Check Your Understanding 9-1

CHECK YOUR UNDERSTANDING 9-1

Question 9.1

Karma and Don run a furniture-refinishing business from their home. Which of the following represent an explicit cost of the business and which represent an implicit cost?

  1. Supplies such as paint stripper, varnish, polish, sandpaper, and so on

  2. Basement space that has been converted into a workroom

  3. Wages paid to a part-time helper

  4. A van that they inherited and use only for transporting furniture

  5. The job at a larger furniture restorer that Karma gave up in order to run the business

  1. Supplies are an explicit cost because they require an outlay of money.

  2. If the basement could be used in some other way that generates money, such as renting it to a student, then the implicit cost is that money forgone. Otherwise, the implicit cost is zero.

  3. Wages are an explicit cost.

  4. By using the van for their business, Karma and Don forgo the money they could have gained by selling it. So use of the van is an implicit cost.
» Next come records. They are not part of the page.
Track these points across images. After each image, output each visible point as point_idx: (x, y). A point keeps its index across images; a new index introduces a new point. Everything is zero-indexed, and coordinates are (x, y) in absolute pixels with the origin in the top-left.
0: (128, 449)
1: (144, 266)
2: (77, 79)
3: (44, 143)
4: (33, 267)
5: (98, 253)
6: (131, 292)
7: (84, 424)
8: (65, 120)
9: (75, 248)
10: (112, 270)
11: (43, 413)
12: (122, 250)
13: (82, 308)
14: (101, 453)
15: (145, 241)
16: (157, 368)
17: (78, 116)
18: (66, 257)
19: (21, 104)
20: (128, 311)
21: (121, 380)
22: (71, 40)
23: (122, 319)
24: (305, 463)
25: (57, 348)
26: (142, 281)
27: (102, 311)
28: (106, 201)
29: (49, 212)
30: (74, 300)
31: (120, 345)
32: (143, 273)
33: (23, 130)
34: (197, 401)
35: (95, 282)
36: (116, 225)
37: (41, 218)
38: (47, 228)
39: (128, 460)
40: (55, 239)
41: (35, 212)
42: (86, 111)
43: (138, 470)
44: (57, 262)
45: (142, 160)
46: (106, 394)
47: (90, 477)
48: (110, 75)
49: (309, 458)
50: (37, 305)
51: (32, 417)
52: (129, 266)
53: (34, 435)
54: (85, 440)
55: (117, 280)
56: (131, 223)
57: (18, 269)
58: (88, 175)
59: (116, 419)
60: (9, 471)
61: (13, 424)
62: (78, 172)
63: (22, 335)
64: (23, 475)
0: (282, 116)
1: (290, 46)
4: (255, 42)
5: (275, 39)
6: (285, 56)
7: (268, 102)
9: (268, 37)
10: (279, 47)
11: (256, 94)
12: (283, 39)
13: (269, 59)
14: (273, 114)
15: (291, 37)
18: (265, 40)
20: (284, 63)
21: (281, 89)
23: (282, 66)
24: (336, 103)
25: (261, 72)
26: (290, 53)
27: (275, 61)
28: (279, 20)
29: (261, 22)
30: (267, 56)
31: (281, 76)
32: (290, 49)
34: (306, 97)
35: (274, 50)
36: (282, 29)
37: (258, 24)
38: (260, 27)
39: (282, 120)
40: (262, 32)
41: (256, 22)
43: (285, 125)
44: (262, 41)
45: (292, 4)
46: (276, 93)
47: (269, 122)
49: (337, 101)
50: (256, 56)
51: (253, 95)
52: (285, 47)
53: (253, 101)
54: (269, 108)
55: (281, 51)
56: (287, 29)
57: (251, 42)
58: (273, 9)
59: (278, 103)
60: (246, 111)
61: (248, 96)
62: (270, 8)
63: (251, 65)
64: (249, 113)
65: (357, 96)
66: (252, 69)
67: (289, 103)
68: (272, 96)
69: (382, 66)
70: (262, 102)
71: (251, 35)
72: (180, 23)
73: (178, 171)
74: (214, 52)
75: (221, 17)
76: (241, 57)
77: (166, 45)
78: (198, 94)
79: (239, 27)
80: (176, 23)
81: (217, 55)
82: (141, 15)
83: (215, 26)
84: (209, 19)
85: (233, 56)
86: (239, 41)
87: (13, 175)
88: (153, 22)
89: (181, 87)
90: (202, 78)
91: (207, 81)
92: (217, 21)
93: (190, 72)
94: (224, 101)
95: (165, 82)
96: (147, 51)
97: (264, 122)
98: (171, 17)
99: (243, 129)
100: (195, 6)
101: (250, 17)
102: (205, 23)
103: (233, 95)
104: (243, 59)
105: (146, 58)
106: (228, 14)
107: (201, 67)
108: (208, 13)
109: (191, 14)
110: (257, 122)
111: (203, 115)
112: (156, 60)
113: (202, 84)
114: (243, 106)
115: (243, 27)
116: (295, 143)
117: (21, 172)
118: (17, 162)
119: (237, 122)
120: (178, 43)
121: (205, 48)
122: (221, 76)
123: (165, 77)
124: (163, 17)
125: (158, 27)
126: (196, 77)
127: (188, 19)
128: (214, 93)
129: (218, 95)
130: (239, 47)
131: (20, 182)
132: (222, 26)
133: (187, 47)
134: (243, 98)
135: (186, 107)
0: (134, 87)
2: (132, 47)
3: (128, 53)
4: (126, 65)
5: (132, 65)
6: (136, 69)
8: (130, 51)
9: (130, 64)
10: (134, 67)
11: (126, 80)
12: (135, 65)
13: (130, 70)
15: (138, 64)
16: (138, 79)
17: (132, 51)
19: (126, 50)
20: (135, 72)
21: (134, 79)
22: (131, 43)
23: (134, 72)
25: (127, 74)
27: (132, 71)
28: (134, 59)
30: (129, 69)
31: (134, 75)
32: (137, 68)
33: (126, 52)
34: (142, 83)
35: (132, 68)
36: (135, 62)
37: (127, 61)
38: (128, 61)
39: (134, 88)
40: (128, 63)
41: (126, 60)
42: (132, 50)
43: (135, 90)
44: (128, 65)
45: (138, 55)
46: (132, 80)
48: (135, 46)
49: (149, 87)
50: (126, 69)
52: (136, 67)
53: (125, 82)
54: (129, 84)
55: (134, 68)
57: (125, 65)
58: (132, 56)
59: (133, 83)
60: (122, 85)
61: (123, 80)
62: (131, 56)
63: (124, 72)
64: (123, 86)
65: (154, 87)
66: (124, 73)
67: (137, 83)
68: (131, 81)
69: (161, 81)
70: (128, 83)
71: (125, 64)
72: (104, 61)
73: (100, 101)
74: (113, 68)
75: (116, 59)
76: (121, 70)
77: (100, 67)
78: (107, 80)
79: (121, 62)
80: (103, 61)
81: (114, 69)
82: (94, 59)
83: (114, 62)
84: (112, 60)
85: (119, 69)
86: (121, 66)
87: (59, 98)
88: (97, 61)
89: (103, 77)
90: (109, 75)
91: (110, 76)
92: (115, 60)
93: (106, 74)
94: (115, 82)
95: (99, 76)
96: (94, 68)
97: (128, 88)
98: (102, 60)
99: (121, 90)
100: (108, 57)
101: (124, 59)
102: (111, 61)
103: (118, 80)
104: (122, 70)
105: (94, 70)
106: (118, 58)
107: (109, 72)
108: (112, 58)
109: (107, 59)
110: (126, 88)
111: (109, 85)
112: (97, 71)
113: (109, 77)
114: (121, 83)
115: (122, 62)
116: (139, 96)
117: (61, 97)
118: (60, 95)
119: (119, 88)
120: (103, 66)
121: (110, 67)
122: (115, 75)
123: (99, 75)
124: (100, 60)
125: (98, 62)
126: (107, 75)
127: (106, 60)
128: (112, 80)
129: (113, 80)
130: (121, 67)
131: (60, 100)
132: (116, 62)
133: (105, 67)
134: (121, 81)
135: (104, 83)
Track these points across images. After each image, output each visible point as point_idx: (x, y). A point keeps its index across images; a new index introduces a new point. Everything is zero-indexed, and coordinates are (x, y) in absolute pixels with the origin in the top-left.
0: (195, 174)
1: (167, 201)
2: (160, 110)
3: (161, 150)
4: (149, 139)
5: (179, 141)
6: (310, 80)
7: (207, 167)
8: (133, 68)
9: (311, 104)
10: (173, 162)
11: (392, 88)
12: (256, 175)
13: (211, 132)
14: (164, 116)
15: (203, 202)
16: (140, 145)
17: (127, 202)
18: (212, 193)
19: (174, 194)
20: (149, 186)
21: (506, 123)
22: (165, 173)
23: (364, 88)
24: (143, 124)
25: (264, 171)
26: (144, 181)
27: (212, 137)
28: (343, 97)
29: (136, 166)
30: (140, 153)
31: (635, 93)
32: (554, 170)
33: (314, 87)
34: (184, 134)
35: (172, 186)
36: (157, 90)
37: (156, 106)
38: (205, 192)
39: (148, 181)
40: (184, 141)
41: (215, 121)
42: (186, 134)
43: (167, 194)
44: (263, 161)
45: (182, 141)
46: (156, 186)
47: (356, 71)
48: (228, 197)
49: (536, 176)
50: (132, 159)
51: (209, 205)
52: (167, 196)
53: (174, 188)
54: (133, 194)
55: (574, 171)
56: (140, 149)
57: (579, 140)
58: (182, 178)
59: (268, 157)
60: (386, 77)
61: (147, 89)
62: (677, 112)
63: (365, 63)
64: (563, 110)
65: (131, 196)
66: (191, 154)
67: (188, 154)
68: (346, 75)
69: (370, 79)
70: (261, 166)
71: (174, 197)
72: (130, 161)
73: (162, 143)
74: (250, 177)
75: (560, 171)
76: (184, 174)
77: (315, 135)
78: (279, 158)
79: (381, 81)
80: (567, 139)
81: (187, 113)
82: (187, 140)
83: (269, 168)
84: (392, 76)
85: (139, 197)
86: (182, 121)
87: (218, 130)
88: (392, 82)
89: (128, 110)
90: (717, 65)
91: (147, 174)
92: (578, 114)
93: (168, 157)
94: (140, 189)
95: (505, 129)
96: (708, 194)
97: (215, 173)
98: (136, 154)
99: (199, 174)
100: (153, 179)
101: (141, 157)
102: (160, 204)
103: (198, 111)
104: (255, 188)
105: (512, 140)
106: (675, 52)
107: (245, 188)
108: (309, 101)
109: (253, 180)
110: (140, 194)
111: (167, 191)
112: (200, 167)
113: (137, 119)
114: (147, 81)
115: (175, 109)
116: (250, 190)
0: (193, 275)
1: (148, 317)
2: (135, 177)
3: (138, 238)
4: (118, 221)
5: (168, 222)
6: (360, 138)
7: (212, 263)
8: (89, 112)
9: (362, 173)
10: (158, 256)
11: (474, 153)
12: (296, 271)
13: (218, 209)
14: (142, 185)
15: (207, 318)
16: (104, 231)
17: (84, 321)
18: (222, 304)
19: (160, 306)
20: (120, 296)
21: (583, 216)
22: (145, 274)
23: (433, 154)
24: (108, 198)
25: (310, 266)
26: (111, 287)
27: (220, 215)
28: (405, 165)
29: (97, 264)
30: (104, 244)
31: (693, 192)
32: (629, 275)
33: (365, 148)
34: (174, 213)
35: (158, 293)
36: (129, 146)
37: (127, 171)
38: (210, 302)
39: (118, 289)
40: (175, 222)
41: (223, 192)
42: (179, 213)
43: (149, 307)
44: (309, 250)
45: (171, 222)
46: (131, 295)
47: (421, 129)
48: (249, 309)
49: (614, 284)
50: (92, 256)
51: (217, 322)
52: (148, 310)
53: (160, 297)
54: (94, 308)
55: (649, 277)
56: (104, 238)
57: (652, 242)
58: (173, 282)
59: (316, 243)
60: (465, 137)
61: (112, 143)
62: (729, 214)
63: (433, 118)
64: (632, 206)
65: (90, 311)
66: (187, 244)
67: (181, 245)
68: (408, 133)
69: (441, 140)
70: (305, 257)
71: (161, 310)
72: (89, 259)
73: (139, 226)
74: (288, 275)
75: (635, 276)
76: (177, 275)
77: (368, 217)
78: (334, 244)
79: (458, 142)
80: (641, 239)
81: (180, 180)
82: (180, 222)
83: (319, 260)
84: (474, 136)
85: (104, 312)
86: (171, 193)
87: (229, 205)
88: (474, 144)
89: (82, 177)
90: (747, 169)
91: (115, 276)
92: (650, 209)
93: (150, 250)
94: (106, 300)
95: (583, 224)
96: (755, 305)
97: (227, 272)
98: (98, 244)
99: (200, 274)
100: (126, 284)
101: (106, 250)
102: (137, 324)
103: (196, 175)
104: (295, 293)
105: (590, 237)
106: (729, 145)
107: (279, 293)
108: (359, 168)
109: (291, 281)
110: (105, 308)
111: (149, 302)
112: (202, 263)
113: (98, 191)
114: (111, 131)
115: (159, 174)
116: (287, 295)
  5. Karma’s forgone wages from her job are an implicit cost.

Question 9.2

Assume that Maria has a third alternative to consider: entering a two-year apprenticeship program for skilled machinists that would, upon completion, make her a licensed machinist. During the apprenticeship, she earns a reduced salary of $15 000 per year. At the end of the apprenticeship, the value of her lifetime earnings is $725 000. What is Maria’s best career choice?

We need only compare the choice of becoming a machinist to the choice of taking a job in financial services in order to make the right choice. We can discard the choice of acquiring a social work degree because we already know that taking a job in financial services is always superior to it. Now let’s compare the remaining two alternatives: becoming a skilled machinist versus immediately taking a job in financial services. As an apprentice machinist, Maria will earn only $30 000 over the first two years, versus $57 000 in financial services. So she has an implicit cost of $30 000 − $57 000 = −$27 000 by becoming a machinist instead of immediately working in financial services. However, two years from now the value of her lifetime earnings as a machinist is $725 000 versus $500 000 in financial services, giving her an accounting profit of $225 000 by choosing to be a machinist. Summing, her economic profit from choosing a career as a machinist over a career in financial services is $225 000 − $27 000 = $198 000. In contrast, her economic profit from choosing the alternative, a career in financial services over a career as a machinist, is −$225 000 + $27 000 = −$198 000. By the principle of “either–or” decision making, Maria should choose to be a machinist because that career has a positive economic profit.

Question 9.3

Suppose you have three alternatives—A, B, and C—and you can undertake only one of them. In comparing A versus B, you find that B has an economic profit and A yields an economic loss. But in comparing A versus C, you find that C has an economic profit and A yields an economic loss. How do you decide what to do?

You can discard alternative A because both B and C are superior to it. But you must now compare B versus C. You should then choose the alternative—B or C—that carries a positive economic profit.